PROBLEM REQUIREMENTS: Your answer should be every line with the word "Гарин", copied from the data below.

(Collection entries)
★ ★ ★ ★ ★

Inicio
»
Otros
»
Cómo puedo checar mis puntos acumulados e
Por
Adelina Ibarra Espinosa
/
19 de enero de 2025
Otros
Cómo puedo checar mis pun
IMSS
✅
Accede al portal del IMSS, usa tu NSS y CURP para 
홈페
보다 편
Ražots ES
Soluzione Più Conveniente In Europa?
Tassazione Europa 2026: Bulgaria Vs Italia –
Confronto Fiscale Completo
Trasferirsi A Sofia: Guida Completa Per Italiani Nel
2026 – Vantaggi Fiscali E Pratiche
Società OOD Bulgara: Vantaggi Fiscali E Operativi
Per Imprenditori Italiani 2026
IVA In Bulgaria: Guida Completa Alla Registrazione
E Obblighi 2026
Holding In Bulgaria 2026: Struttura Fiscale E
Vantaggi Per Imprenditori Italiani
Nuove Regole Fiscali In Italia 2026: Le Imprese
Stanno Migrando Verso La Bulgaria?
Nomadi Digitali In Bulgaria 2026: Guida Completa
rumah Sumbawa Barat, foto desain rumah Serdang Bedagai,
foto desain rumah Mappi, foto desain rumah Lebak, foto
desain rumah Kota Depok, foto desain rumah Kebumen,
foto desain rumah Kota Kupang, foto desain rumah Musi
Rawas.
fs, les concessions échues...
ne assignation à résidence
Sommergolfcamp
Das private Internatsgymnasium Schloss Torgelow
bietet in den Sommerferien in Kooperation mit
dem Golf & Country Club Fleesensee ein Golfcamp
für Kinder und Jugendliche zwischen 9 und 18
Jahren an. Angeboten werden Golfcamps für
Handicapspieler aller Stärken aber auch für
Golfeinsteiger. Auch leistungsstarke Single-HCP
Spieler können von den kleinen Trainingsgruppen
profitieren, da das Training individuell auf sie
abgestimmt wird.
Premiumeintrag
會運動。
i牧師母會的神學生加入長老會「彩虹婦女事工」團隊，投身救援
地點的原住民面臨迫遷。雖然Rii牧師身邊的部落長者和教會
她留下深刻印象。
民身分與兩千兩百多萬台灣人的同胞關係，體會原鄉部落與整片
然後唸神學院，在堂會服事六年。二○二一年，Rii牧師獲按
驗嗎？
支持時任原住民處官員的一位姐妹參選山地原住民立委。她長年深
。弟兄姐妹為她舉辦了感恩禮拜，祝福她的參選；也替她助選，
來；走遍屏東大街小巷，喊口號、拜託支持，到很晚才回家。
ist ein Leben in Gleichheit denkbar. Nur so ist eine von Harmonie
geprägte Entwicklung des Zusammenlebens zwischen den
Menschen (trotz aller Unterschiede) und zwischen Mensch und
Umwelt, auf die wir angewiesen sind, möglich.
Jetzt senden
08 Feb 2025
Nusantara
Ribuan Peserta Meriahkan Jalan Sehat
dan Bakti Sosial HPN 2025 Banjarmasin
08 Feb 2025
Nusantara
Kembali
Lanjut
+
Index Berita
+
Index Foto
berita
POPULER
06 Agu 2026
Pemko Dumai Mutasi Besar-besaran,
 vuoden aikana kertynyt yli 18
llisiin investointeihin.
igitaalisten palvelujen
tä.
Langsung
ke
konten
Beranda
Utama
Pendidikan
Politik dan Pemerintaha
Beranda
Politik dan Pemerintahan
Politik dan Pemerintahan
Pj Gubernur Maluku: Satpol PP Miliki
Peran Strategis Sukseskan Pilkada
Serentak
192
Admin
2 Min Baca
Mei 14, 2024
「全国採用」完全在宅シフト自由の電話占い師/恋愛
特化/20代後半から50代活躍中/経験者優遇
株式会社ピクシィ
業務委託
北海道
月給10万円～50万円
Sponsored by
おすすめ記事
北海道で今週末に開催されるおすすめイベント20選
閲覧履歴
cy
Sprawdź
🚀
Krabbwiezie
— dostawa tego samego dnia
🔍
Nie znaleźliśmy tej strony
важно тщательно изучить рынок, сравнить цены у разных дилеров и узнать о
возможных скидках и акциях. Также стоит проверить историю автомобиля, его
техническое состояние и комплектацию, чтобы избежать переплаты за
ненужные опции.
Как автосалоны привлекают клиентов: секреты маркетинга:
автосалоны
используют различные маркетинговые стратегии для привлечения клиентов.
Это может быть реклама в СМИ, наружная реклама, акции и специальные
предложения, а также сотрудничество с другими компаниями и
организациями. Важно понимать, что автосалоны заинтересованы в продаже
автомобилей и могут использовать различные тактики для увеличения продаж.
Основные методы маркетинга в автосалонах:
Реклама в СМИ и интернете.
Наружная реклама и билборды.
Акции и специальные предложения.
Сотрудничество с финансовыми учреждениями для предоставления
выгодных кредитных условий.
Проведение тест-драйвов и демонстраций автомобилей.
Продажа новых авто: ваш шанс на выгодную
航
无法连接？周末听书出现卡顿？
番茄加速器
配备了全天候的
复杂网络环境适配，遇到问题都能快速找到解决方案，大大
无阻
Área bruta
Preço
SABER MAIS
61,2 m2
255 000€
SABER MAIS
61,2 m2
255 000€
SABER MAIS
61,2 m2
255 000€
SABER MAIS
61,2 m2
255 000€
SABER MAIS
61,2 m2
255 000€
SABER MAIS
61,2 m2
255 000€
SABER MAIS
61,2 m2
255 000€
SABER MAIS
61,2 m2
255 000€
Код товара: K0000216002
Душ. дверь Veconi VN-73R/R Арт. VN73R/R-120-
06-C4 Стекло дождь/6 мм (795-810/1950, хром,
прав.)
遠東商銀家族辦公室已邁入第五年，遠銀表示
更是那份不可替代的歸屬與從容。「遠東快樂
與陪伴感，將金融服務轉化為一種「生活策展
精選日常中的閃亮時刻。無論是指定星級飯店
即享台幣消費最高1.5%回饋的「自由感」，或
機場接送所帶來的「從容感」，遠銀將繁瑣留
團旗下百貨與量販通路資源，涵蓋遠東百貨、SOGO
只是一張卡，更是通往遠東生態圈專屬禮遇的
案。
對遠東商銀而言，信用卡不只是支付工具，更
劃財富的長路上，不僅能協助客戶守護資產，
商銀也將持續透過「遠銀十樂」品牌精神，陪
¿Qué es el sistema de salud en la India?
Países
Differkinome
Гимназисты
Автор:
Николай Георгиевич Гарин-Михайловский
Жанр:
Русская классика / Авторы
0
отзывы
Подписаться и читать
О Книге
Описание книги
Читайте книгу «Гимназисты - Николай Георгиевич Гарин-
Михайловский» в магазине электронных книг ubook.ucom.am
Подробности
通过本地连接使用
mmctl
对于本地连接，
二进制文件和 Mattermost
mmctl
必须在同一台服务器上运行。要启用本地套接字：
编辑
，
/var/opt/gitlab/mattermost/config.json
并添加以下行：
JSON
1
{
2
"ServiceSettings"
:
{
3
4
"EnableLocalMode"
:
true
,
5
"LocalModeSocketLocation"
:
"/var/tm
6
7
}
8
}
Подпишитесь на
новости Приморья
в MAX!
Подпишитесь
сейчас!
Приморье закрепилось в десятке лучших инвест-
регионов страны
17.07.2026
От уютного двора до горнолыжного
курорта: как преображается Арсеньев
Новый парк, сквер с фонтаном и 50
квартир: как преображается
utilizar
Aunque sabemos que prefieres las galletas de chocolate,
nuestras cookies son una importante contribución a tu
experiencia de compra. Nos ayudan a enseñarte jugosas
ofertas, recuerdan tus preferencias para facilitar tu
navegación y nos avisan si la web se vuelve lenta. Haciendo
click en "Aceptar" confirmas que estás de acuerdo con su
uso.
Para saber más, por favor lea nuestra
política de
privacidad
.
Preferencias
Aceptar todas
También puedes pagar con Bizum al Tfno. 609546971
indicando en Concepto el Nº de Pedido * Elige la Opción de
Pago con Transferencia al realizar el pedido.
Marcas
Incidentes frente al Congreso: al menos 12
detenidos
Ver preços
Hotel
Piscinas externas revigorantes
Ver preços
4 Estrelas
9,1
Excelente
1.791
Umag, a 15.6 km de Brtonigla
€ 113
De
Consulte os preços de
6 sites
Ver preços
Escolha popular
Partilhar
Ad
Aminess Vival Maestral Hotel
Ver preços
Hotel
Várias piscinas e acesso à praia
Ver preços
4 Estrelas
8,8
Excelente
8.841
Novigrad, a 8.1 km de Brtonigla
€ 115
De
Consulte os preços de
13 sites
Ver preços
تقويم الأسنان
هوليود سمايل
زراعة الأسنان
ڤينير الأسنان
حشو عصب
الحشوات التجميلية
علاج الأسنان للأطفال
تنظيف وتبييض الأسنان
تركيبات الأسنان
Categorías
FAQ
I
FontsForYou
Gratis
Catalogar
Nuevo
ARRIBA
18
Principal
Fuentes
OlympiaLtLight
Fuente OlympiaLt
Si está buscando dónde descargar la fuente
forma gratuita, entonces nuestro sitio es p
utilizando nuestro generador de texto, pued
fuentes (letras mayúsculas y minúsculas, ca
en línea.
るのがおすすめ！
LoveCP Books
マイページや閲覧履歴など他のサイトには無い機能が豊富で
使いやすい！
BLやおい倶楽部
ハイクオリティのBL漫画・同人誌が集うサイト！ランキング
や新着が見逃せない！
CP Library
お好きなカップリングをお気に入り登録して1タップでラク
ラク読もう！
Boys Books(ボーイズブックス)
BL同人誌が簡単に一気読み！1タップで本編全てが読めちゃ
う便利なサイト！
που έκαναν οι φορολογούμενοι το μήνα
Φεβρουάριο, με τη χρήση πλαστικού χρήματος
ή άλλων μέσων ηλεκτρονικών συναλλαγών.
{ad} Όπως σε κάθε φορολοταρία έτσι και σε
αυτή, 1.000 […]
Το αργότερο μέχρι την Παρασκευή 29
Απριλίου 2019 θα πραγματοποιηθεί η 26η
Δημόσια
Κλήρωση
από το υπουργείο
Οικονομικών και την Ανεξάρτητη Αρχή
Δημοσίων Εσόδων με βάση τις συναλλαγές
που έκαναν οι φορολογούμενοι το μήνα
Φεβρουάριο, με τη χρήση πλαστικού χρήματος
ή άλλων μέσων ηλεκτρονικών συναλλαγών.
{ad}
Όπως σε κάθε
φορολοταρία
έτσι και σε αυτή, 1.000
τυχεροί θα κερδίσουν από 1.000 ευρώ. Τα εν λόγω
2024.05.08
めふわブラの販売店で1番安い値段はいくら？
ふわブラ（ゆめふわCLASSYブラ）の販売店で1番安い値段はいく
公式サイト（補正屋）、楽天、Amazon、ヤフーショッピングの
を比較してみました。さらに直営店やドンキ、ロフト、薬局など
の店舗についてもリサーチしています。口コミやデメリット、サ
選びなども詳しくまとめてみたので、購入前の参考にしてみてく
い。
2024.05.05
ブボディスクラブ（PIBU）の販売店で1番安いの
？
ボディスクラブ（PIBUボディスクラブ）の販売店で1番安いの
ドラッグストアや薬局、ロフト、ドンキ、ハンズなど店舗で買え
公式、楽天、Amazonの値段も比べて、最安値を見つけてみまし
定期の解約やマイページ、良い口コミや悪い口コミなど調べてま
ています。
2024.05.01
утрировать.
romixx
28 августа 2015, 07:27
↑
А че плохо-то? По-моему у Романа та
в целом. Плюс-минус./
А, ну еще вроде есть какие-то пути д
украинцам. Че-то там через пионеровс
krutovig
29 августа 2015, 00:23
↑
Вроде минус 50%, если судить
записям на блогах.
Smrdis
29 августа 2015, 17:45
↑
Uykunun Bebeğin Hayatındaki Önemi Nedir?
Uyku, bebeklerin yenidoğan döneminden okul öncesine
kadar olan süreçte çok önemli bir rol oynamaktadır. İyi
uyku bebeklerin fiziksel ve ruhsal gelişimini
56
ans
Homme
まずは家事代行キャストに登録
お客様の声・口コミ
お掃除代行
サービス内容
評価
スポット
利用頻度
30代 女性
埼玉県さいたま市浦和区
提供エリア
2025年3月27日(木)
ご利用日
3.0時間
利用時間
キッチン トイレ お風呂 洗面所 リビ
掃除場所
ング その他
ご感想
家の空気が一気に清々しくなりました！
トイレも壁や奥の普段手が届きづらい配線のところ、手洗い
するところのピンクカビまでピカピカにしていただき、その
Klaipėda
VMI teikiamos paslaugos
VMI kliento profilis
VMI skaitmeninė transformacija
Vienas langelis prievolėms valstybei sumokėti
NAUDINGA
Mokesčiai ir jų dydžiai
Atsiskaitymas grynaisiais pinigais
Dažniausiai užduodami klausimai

★ ★ ★ ★ ★

WRITTEN REPLY:
Николай Георгиевич Гарин-Михайловский
Читайте книгу «Гимназисты - Николай Георгиевич Гарин-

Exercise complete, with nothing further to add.